The Cliff Notes takeaway? It does help people lose weight, but there’s really no scientific evidence to support the notion that the diet is easier to adhere to in the long run (because as anyone who grew up watching Oprah knows, you can drag a wagonload of fat out onstage in triumph, only to be tearfully admitting you’ve packed the pounds back on a year or two later). And the health claims advanced by The 5:2 Diet’s promoters largely rest on a limited body of scientific evidence revolving around the impact of intermittent fasting on lab animals, not humans.

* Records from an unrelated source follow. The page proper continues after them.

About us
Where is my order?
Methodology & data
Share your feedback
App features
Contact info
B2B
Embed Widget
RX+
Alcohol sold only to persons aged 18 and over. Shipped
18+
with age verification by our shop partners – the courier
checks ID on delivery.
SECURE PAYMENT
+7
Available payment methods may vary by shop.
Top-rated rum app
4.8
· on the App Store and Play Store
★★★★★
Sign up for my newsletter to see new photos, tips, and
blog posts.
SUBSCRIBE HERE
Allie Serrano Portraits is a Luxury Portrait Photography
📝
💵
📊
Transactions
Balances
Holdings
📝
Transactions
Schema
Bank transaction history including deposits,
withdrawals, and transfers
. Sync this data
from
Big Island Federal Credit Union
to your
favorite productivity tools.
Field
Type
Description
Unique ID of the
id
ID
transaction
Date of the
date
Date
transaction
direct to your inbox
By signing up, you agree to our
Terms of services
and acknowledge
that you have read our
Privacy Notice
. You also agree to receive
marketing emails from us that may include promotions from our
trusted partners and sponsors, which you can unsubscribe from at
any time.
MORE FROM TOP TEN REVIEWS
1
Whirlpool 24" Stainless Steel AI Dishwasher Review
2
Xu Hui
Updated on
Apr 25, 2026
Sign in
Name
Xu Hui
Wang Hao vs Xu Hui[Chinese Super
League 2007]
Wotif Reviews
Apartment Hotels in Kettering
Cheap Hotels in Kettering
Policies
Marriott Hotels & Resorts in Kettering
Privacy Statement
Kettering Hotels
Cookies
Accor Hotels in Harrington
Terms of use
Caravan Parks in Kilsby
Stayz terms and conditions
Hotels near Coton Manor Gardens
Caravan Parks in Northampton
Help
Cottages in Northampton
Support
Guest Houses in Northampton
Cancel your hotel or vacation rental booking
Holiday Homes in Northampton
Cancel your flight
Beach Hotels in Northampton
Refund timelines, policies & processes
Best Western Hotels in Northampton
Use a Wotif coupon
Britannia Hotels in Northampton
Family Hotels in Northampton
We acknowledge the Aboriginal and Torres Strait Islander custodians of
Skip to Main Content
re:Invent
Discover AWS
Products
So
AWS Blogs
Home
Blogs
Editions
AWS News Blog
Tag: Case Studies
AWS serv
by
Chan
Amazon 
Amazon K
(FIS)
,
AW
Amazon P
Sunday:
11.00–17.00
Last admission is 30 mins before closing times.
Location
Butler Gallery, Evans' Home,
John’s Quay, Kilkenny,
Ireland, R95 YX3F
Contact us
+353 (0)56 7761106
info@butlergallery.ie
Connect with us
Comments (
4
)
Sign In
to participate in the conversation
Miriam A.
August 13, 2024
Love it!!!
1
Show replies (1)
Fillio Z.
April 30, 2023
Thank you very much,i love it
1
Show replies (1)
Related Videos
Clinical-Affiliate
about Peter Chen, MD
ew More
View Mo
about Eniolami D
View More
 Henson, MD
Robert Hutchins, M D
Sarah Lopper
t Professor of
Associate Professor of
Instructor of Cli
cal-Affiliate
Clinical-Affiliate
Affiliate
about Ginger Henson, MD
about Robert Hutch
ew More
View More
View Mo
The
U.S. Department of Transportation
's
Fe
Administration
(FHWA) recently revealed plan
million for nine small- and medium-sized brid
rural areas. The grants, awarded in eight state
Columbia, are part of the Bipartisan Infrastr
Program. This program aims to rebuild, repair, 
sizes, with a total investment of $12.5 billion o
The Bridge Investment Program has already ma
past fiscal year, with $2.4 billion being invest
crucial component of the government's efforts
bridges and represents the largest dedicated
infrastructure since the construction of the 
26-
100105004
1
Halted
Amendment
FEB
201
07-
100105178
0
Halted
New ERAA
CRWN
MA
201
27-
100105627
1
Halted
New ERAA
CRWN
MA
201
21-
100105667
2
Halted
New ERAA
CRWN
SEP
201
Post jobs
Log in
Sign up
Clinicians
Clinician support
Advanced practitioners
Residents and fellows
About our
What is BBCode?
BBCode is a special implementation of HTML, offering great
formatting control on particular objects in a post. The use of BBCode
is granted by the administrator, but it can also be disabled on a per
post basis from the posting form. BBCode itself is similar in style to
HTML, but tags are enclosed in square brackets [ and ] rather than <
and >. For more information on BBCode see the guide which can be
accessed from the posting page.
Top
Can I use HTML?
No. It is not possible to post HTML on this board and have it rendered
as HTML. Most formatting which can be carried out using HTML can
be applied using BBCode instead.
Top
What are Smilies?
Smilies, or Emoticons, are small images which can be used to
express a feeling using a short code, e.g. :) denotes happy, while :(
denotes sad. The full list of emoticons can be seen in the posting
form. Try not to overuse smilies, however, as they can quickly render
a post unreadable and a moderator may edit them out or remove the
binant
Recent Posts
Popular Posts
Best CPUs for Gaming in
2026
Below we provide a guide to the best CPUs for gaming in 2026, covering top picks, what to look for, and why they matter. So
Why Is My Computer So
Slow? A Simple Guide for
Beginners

Now, I wouldn’t usually direct attention to the picture of me that accompanies this column, but if you look at it, you’ll probably notice something: I’m skinny. Not just skinny, but ridiculously skinny. I always have been—despite the fact that for a good portion of my childhood I thought that Twinkies and Ding Dongs were breakfast food, because that’s all my poor mother could get me to eat in the a.m. before I tottered off to preschool. I’m one of the rare few who won’t tell you my weight not because I’m embarrassed it’s too high, but that it’s too low.

Hence, I’m not exactly the ideal candidate to evaluate a diet, since I’ve never been on one.

But what’s intriguing about The 5:2 Diet in relationship to our overfed, oversaturated culture is the potential (potential, mind you) for it to change the way more people think about, say, not only chowing down on another slice of Crazy Cheesy Crust Pizza, but how we think about what you might call the too much of everything in our lives.

Seizing on the diet’s popularity in Britain, a U.K. TV critic adapted the premise of the diet to his television-viewing habits, eschewing the tube (his livelihood, mind you) two days a week in favor of some non-screen time, for a month. His experience is funny (and the results are definitely mixed), but you get the idea: Indulgence has become a way of Western life; maybe it’s time to scale back a bit.

Of course, this isn’t a new idea (Buddhism, Lent, clichés like “everything in moderation,” etc. etc.). It pretty much seems that ever since the dawn of civilization, we’ve understood on some subconscious level that there’s something morally, spiritually and physically bankrupting about having unfettered access to whatever we want, whenever we want it, all the time.

Yet if I’m being realistic, I imagine that The 5:2 Diet in the U.S. will look something like this: “Fast day? Feast day! Break your fast with a large stuffed-crust pizza with two toppings, an order of breadsticks and a box of CinnaNuggets for just $15.99!”